Imaging FlowCyto Bot
Heidi Sosik, Robert Olsen and a team of researchers at WHOI are developing a new set of tools to get exactly the kind of data that phytoplankton ecologists are missing. One novel instrument, Imaging FlowCyto Bot or IFCB samples ocean water and automatically photographs individual plankton through a microscope lens. On its own, IFCB is an amazing technical achievement. IFCB uses In situ flow cytometry, a method whoch involves shining laser light through a stream of water droplets and measuring the Chlorophyll flouresence to trigger the camera’s shutter at the exact right moment to capture an image of a microscopic organism. It does this at regular intervals, and is robust enough to be deployed at sea or under a ship for years at a time, communicating it’s plankton photos back to shore remotely.
Sosik, Olsen and others have built an image classification system on top of this plankton detector. Using classic computer vision techniques, they can identify 47 taxa (roughly, groups of species) with 88% accuracy. This means that on an IFCB deployment, scientists can get measurements of which and how many of each taxon were in a 5 mL sample of ocean water, taken up to 3 times per hour.
IFCB has been deployed and continuously sampling off the coast of Martha’s Vineyard, MA since 2008. Other IFCBs have been deployed on research cruises, for instance on a two week long journey from Cape Cod, MA, up and around the Gulf of Maine, and back down the coast all the way to North Carolina. These datasets also include environmental conditions such as water temperature, current direction and speed, dissolved oxygen content, and meteorological data. This represents a dataset of unprecedented resolution, rich with exactly the kind of information ecologists are missing – enough to begin to understand the environmental niches of different phytoplankton taxa in detail.
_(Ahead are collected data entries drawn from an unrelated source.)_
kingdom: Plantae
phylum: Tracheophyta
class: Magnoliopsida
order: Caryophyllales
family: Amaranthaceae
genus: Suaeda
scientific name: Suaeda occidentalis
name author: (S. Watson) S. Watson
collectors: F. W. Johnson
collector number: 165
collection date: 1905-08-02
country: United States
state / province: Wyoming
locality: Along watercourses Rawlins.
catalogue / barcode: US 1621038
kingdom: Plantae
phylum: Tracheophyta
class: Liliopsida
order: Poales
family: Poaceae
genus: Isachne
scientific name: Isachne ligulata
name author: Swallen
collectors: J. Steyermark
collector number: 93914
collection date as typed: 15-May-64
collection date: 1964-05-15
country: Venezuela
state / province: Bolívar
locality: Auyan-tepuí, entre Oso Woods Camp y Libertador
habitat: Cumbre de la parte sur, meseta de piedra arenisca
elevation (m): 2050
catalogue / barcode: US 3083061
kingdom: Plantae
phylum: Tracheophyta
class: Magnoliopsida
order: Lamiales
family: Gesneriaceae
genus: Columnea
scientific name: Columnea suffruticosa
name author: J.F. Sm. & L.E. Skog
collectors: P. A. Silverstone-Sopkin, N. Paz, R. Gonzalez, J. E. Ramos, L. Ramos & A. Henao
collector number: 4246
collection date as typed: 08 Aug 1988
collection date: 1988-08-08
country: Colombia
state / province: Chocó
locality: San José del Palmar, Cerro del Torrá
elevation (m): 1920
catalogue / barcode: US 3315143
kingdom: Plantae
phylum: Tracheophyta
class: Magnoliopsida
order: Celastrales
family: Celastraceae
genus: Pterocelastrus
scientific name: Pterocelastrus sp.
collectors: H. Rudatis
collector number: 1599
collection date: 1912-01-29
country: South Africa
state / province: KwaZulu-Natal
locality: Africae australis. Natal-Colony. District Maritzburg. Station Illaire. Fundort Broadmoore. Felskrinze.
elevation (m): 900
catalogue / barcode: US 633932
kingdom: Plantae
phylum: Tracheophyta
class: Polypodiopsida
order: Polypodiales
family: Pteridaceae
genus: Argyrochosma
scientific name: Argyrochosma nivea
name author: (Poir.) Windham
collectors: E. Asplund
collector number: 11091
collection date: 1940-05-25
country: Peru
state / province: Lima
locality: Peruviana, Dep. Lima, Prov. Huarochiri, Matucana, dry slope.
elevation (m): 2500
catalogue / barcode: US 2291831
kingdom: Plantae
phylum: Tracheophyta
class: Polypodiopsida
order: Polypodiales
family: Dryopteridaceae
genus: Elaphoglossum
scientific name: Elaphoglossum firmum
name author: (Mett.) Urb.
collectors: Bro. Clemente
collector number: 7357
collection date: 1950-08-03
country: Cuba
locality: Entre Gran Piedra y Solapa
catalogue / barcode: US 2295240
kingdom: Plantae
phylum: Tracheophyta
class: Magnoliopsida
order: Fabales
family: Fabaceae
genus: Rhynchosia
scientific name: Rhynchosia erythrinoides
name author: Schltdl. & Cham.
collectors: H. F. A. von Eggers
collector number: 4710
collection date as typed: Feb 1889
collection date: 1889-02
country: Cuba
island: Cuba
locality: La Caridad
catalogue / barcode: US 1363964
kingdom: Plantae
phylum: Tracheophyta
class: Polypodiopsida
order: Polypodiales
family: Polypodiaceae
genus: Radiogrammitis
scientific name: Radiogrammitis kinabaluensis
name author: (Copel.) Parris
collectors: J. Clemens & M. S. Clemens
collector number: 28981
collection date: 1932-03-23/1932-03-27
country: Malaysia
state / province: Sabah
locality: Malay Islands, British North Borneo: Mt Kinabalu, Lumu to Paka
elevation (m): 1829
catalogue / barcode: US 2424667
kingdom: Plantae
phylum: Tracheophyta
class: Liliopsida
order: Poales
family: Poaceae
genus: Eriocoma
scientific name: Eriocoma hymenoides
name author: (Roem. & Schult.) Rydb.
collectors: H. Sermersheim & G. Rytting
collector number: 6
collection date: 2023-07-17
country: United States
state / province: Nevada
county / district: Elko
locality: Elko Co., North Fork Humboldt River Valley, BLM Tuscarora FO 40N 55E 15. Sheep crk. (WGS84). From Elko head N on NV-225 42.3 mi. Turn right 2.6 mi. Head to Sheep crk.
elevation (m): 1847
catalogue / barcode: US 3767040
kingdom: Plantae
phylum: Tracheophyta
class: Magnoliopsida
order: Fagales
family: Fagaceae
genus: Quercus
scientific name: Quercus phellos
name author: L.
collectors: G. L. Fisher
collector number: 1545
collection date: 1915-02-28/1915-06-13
A simple explanation for complex data
The dataset of daily taxon counts at Martha’s Vineyard from 2009-2016 is exactly the kind of data the ecologists need, but it presents very few obvious conclusions:
You can see that there are some taxa which are much more common than others, and that at least some of the taxa show cyclic patterns in their abundance. If we were to try to predict the distribution of taxa from a set of environment factors, we’d have trouble though: this data is noisey and the target is high-dimensional, meaning we’d need a lot of training data to get a sufficiently complex regression model to show good generalization accuracy on this problem.
Our Oceans 2017 work proposes to find a set of communities of taxa which co-occur frequently throughout the dataset, and to do so in a way that the communities can be predicted accurately from environment data. This last piece of this proposal means that we will balance predictive accuracy with a model that has few enough communities, and intuitive enough communities that an ecologist can look at trends in the output and say things like ‘The communities which die off every winter seem to be surviving longer every year’, and then choose to go collect more specific data to test pieces of that hypothesis.